Especially Joe Rogan, who hosted Trump for three hours (not a sound bite, but a feast) in the waning days of the campaign. The interview with the 45th and soon 47th president delivered over 46 million YouTube views, more than tenfold the average audience for the “CBS Evening News,” Cronkite’s old program.
“The shift away from traditional forms of communication to more intimate conversational forms — podcasts that are able to reach niche audiences of lower-involvement voters — is a really important change,” said Jamieson. Scholars, she said, “talk about a parasocial relationship” created by podcasters that “is different from the relationship that you have through the televised candidate, with a candidate who sends things in mailers, with a candidate that advertises to you, because now you have a more personal association and you have a kind of endorsement” (or an actual one from Rogan after his Trump interview).
The cost to Trump was time, and it proved an invaluable investment. Harris, conversely, couldn’t make time in her schedule to go to Rogan’s Texas studio, even though she was invited. While both candidates, of course, raised and spent extraordinary sums for campaign advertising, the near billion dollars donated to Harris was far more than Trump’s take, but the results reflect that, while money in politics is important, it isn’t always determinative.
The effects of the ever-evolving political-media industrial complex are complicated — and profound. And they matter not just with elections but with governing.
“You have a fragmentation of the media environment, so the mainstream legacy media don’t have the kind of reach they once had,” said Jamieson, adding that “they also don’t have the kind of influence they once had with those they reach” because of exposure to all the other channels of communication.
Coupled with what Jamieson identifies as conservatives’ efforts to “discredit mainstream media and to discredit fact-checking,” the core function of the Fourth Estate is changing and challenged.
“It minimizes the capacity of the press to perform its accountability function,” said Jamieson. “It’s not simply that mainstream media has some difficulty performing its accountability function, it’s that you have alternative media channels that are carrying the alternative case for their construction of reality.”

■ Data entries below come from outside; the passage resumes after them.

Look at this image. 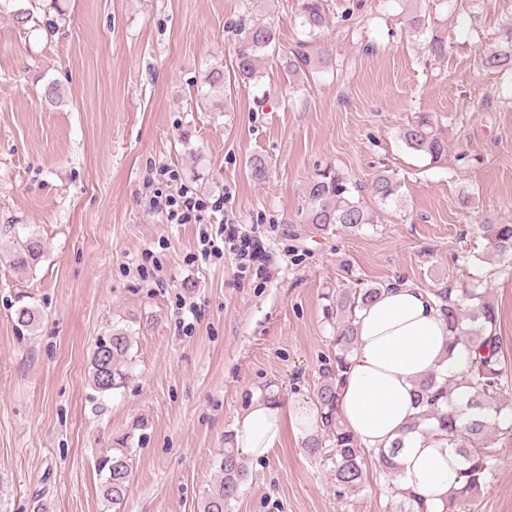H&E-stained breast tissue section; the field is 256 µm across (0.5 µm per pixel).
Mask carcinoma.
Returning <instances> with one entry per match:
<instances>
[{
    "mask_svg": "<svg viewBox=\"0 0 512 512\" xmlns=\"http://www.w3.org/2000/svg\"><path fill=\"white\" fill-rule=\"evenodd\" d=\"M327 0H299L301 25L311 36L321 32L327 24L325 8ZM407 26L417 35L425 37V45L433 56L446 54L445 40L436 35L439 26L436 12L427 16L415 15L407 20ZM238 37L235 81L247 85L258 78V66L270 52L276 51L274 29L265 23L247 26L243 23L235 29ZM505 77L512 78V25L503 28L500 46L486 53L482 59ZM402 140L414 152L438 160L448 146L438 132L431 115L422 113L414 117L402 130ZM400 183L396 175L381 170L371 180V193L386 203L399 196ZM307 201L305 223L313 230L327 232L339 224L353 232L375 222L374 215L364 199L353 193L348 178L339 170L326 167L312 177L306 185ZM16 225L0 228L5 234L14 235L16 246L10 252L8 262L21 271H33L45 255L43 237L30 230L24 236L15 234ZM474 230L488 241L487 251L495 259L512 263V223L478 224ZM386 290L383 285L371 288H340L334 295H326L327 320L336 321V353L321 361L318 380L314 389L317 411L316 429L303 439L306 453L326 467L336 483L340 495L356 491L364 479L366 456H371L378 475L385 478L387 493L399 498V512H428L423 498L404 490L399 484V467L395 458L403 448L397 440L388 451L377 454L363 449L361 443L345 428L338 415V399L343 374L351 362L357 347L354 312L374 302ZM429 295L432 304L448 326V345L451 352L457 345L472 351L466 371L454 378L439 372H431L416 382L419 412L413 417L408 430L427 437L448 441L458 449L466 461L462 472L463 485L445 504V512H471L472 496L481 484L492 476L496 467L495 450L483 445L487 432L496 424L505 408L504 392L508 389L500 358V336L497 333L498 314L480 284L464 285L459 289L437 288ZM27 295L17 298L15 323L19 331L32 333L39 320L38 310L25 303ZM131 337L122 330L112 331L111 336L98 341L91 359L88 385L92 393L88 401L95 403L124 388L130 372L127 354ZM469 389L467 408L470 418L460 427L451 410L452 396L460 387ZM123 448L112 449V454L96 461L102 476L101 491L112 508H119L127 495L133 470L131 449L126 447L128 437L121 438ZM245 461L233 448V435L225 438L224 453L217 462V479L207 489L201 502L202 512H228L231 502L238 499L241 487L248 478Z\"/></svg>",
    "mask_w": 512,
    "mask_h": 512,
    "instance_id": "obj_1",
    "label": "carcinoma"
}]
</instances>
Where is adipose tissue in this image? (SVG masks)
I'll list each match as a JSON object with an SVG mask.
<instances>
[{"instance_id": "1", "label": "adipose tissue", "mask_w": 512, "mask_h": 512, "mask_svg": "<svg viewBox=\"0 0 512 512\" xmlns=\"http://www.w3.org/2000/svg\"><path fill=\"white\" fill-rule=\"evenodd\" d=\"M357 348L343 378L338 413L367 450L389 448L403 439L396 462L401 485L424 498L431 512H442L449 493L460 488L463 458L447 441L408 432L416 408V381L431 371L448 376L467 366V352L448 349V329L422 290L392 285L371 305L357 311ZM296 422L311 433L316 413L305 405L287 408L253 399L233 425L235 446L252 459L278 444L284 425Z\"/></svg>"}]
</instances>
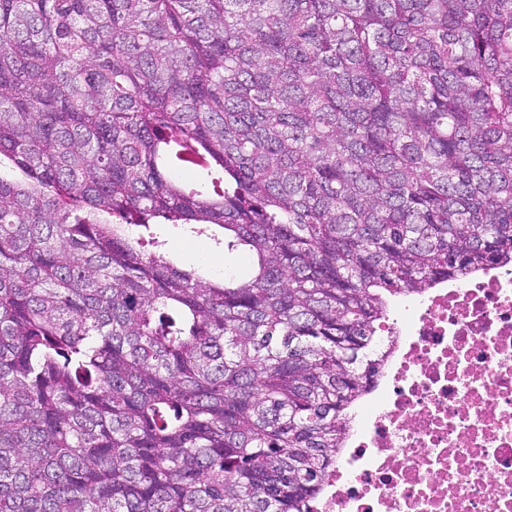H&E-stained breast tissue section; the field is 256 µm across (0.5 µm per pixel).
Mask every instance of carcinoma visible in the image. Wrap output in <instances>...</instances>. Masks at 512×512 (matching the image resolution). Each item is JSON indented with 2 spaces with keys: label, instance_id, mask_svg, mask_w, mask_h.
Listing matches in <instances>:
<instances>
[{
  "label": "carcinoma",
  "instance_id": "carcinoma-1",
  "mask_svg": "<svg viewBox=\"0 0 512 512\" xmlns=\"http://www.w3.org/2000/svg\"><path fill=\"white\" fill-rule=\"evenodd\" d=\"M5 161L0 512H314L393 298L512 262V0H0ZM165 246L164 249L178 267L190 270L197 266L198 256H210L211 266L224 273V264L237 267L242 274L249 270V260L246 255L238 252L225 253L224 249H216L211 239L206 236H194L183 231L181 225H162Z\"/></svg>",
  "mask_w": 512,
  "mask_h": 512
}]
</instances>
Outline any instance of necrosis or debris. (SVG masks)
<instances>
[{"mask_svg": "<svg viewBox=\"0 0 512 512\" xmlns=\"http://www.w3.org/2000/svg\"><path fill=\"white\" fill-rule=\"evenodd\" d=\"M316 512H512V264L402 298Z\"/></svg>", "mask_w": 512, "mask_h": 512, "instance_id": "necrosis-or-debris-1", "label": "necrosis or debris"}]
</instances>
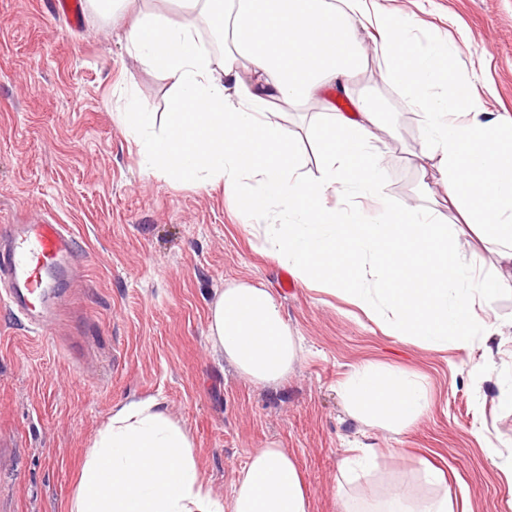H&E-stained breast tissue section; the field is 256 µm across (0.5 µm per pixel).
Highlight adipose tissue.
<instances>
[{
    "label": "adipose tissue",
    "mask_w": 512,
    "mask_h": 512,
    "mask_svg": "<svg viewBox=\"0 0 512 512\" xmlns=\"http://www.w3.org/2000/svg\"><path fill=\"white\" fill-rule=\"evenodd\" d=\"M180 21L138 19L130 52L171 83L174 108L161 135L152 113L129 105L120 120L150 174L240 189L249 221L268 224L263 248L302 281H319L383 321L394 334L435 348L467 346L495 295L512 277L480 276L455 234L433 211L383 206L375 217L339 211L324 196L384 198L386 156L376 145L385 126L368 99L355 117L322 115L321 174L302 171L280 107L310 104L325 88L349 94L368 55L358 28L373 29L384 80L402 88L425 116L423 158L464 223L478 226L512 266V117L485 112L443 45L417 48L407 22L366 0L338 14L330 0H181ZM224 17L228 48L214 62L200 20ZM255 187L244 190L245 182ZM209 339L249 379L285 380L301 347L273 294L236 284L210 308ZM350 415L395 432L427 409L424 385L383 366L352 370L341 385ZM299 469L287 449L252 451L230 502L201 479L188 433L160 403L146 399L113 411L98 432L68 512H309Z\"/></svg>",
    "instance_id": "obj_1"
}]
</instances>
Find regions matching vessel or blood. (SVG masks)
I'll return each instance as SVG.
<instances>
[{
	"instance_id": "b4317fda",
	"label": "vessel or blood",
	"mask_w": 512,
	"mask_h": 512,
	"mask_svg": "<svg viewBox=\"0 0 512 512\" xmlns=\"http://www.w3.org/2000/svg\"><path fill=\"white\" fill-rule=\"evenodd\" d=\"M76 243L64 224L36 218L0 225V300L30 324L48 322L54 309L46 300L50 273L64 280L77 270Z\"/></svg>"
}]
</instances>
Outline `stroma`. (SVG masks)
<instances>
[{
  "mask_svg": "<svg viewBox=\"0 0 512 512\" xmlns=\"http://www.w3.org/2000/svg\"><path fill=\"white\" fill-rule=\"evenodd\" d=\"M373 3L406 18L415 45H452L481 108L512 115V0ZM135 12L180 18L177 0H136L111 17L86 7L74 28L45 0H0V220L50 213L82 253L52 327L30 332L0 301V512H67L97 432L117 405L148 397L187 431L203 480L226 502L249 453L274 442L296 461L310 512L432 498L423 459L445 472L455 512H512V482L484 451L490 442L512 451V410L497 403L512 379V291L493 303V332L433 348L391 335L342 296L297 280L283 288L263 226L246 221L233 193L141 170L118 111L133 99L160 130L172 104L169 81L128 52ZM360 96L398 131L385 140L390 204L432 205L451 224L444 187L421 185L424 115L374 56L353 96L288 109L306 176L320 175L310 133L319 113L356 112ZM238 283L269 288L302 339L278 386L244 377L208 340L212 302ZM476 363L487 365L483 377L471 376ZM365 364L420 377L429 411L398 434L352 418L339 385ZM359 441L377 448L375 466L339 485L345 450Z\"/></svg>",
  "mask_w": 512,
  "mask_h": 512,
  "instance_id": "35a3bbf8",
  "label": "stroma"
}]
</instances>
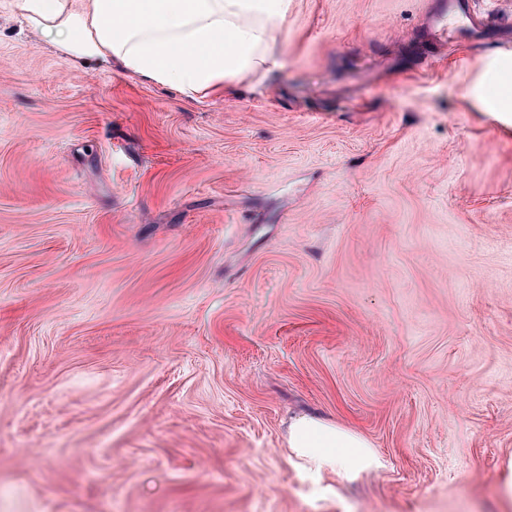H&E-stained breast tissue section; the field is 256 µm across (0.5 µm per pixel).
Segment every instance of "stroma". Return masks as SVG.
Returning a JSON list of instances; mask_svg holds the SVG:
<instances>
[{
    "label": "stroma",
    "instance_id": "obj_1",
    "mask_svg": "<svg viewBox=\"0 0 512 512\" xmlns=\"http://www.w3.org/2000/svg\"><path fill=\"white\" fill-rule=\"evenodd\" d=\"M0 0V512H512V0H292L252 89L74 64ZM386 463L299 470L288 419ZM434 3L441 5L434 14L438 24H440L441 21L447 20L449 24L451 19H459L462 17L474 20V8L470 0H448V2L438 1ZM478 102L487 112H512V62L509 57L500 58L490 68Z\"/></svg>",
    "mask_w": 512,
    "mask_h": 512
}]
</instances>
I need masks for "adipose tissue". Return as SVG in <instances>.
<instances>
[{"mask_svg": "<svg viewBox=\"0 0 512 512\" xmlns=\"http://www.w3.org/2000/svg\"><path fill=\"white\" fill-rule=\"evenodd\" d=\"M290 0H22L27 29L75 62L95 60L189 98L232 92L277 67ZM512 112V59L490 68L478 95ZM301 469L356 477L383 468L372 443L347 427L301 415L288 423Z\"/></svg>", "mask_w": 512, "mask_h": 512, "instance_id": "ef3b65f1", "label": "adipose tissue"}]
</instances>
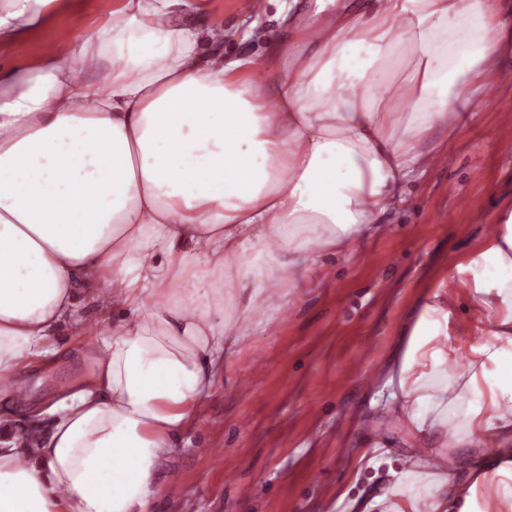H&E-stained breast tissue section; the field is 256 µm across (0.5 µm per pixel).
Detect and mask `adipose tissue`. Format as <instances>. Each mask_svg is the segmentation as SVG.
<instances>
[{"label":"adipose tissue","instance_id":"ef3b65f1","mask_svg":"<svg viewBox=\"0 0 512 512\" xmlns=\"http://www.w3.org/2000/svg\"><path fill=\"white\" fill-rule=\"evenodd\" d=\"M68 0L0 9V393L61 329L94 332L81 301L122 310L90 380L35 452L0 416V512H151L158 464L194 420L227 351L282 280L368 233L426 171L438 133L485 97L505 39L498 0H317L273 48L277 77L224 61L231 30L198 36L155 0L103 27L15 49ZM494 340L450 376L448 296L430 285L400 355L396 396L419 441L459 416L474 444L512 456V210L467 255ZM233 286L237 315L210 316ZM388 512H512V467L460 493L450 471L401 472Z\"/></svg>","mask_w":512,"mask_h":512}]
</instances>
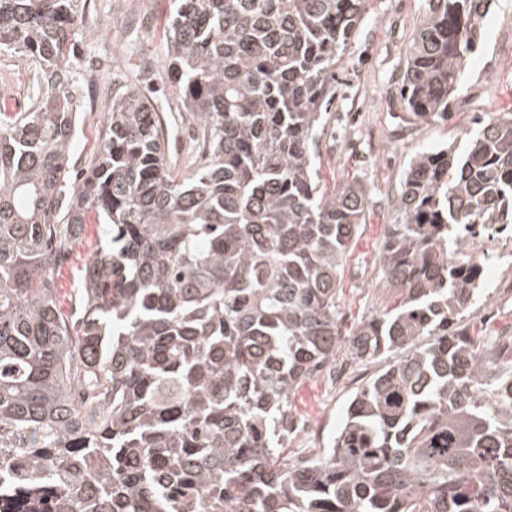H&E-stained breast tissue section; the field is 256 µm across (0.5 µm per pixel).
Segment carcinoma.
<instances>
[{"mask_svg":"<svg viewBox=\"0 0 512 512\" xmlns=\"http://www.w3.org/2000/svg\"><path fill=\"white\" fill-rule=\"evenodd\" d=\"M164 70L200 126L194 169L169 162L157 107L112 95L97 162L72 191L85 0H0V54L33 97L0 105V468L48 477L50 512H512V335L462 321L485 268L458 258L478 224L512 225V114L465 149L415 153L387 225L398 296L344 339L340 268L368 207L322 190L312 147L336 65L369 0H172ZM493 0H427L399 96L446 122ZM77 319L54 270L88 220ZM391 362L351 397L323 455L280 456L291 394L330 364ZM478 473L481 480L471 481ZM32 69L25 58L18 55H0V96L6 99L10 111L27 108L32 94Z\"/></svg>","mask_w":512,"mask_h":512,"instance_id":"1","label":"carcinoma"}]
</instances>
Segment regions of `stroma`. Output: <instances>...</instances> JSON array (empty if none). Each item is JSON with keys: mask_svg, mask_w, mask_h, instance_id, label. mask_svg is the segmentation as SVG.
Instances as JSON below:
<instances>
[{"mask_svg": "<svg viewBox=\"0 0 512 512\" xmlns=\"http://www.w3.org/2000/svg\"><path fill=\"white\" fill-rule=\"evenodd\" d=\"M171 0H87L90 29L81 51L94 86L84 92L71 154L75 171L91 166L101 147L114 89L135 85L148 91L173 134L172 151L186 150L178 138L188 118L179 112L168 85L147 82L148 69L160 68L166 53L163 26ZM427 10L426 0H369V9L336 68V96L316 144V162L325 191L356 180L369 194V207L340 273L337 322L348 336L395 296L380 287V253L388 224L398 216V192L410 158L442 144L463 150L464 130L475 115L512 112V0H494L483 22L482 42L463 70V93L448 122L408 126L399 119L396 88L406 53ZM32 69L25 58L0 55V98L11 111L27 108ZM104 245L103 227L85 225L68 246L55 272L54 286L63 313L76 308L86 262ZM472 332L496 336L512 331V252L496 256L486 274V292L467 316ZM383 365L382 360L351 362L338 349L333 368L299 387L291 397L293 427L283 440L289 459L321 455L330 447L350 395Z\"/></svg>", "mask_w": 512, "mask_h": 512, "instance_id": "stroma-1", "label": "stroma"}]
</instances>
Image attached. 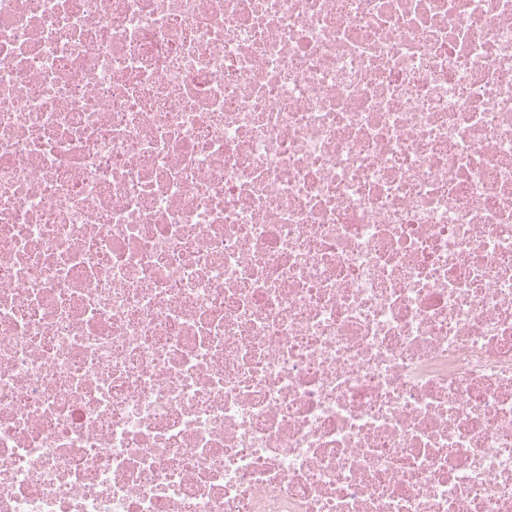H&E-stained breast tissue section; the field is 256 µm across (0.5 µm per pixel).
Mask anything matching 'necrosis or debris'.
I'll list each match as a JSON object with an SVG mask.
<instances>
[{"label":"necrosis or debris","mask_w":512,"mask_h":512,"mask_svg":"<svg viewBox=\"0 0 512 512\" xmlns=\"http://www.w3.org/2000/svg\"><path fill=\"white\" fill-rule=\"evenodd\" d=\"M0 512H512V0H0Z\"/></svg>","instance_id":"1"}]
</instances>
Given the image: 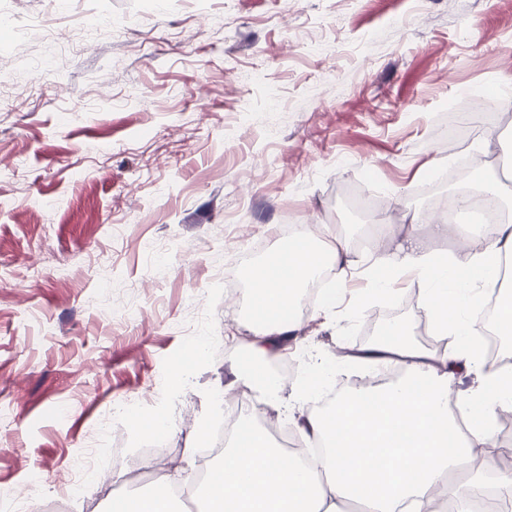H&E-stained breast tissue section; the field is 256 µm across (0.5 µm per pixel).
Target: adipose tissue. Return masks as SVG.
Masks as SVG:
<instances>
[{
	"label": "adipose tissue",
	"instance_id": "ef3b65f1",
	"mask_svg": "<svg viewBox=\"0 0 512 512\" xmlns=\"http://www.w3.org/2000/svg\"><path fill=\"white\" fill-rule=\"evenodd\" d=\"M405 217L412 226H424L425 235L409 234L405 245L361 258L330 225L317 235L298 225L276 263L251 271L253 336L231 361L224 386L247 379L277 416L289 418L325 452L309 464L285 457L253 423L240 420L219 463V479L204 496L211 512H343L350 503L359 512H428L442 498L452 500L457 512H468L471 499L488 488L512 492V473L488 462L467 483L450 480L469 466L473 448L496 447L498 417L512 411V368L484 370L477 323L487 292L500 278L502 258L512 256V218L484 225L475 243L461 242L457 255L443 259L431 254L429 244L447 238L448 221L424 225L416 211ZM324 268L334 272L340 288L356 277L367 280L364 306L411 277L423 315L448 347L420 345L399 322L336 358L340 369L399 370L396 380L340 390L323 407L316 395L328 376L324 366L312 365L301 380L280 384L265 363L296 338L300 325L286 313ZM465 374L475 378L467 390L459 386Z\"/></svg>",
	"mask_w": 512,
	"mask_h": 512
}]
</instances>
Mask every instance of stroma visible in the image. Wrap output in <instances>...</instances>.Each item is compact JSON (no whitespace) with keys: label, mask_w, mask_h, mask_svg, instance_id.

The laboratory that is America’s democracy requires that the press hold any administration — particularly one set to have a compliant Congress and courts — to account with actual, not “alternative” facts that were presented in the president-elect’s first term. Social media networks and “parasocial” podcasters may have many followers but few, if any, journalists, who are the essential element for a watchdog press to have its necessary bite. So despite the difficulties present during the presidential election and soon beyond, the news media needs to press on.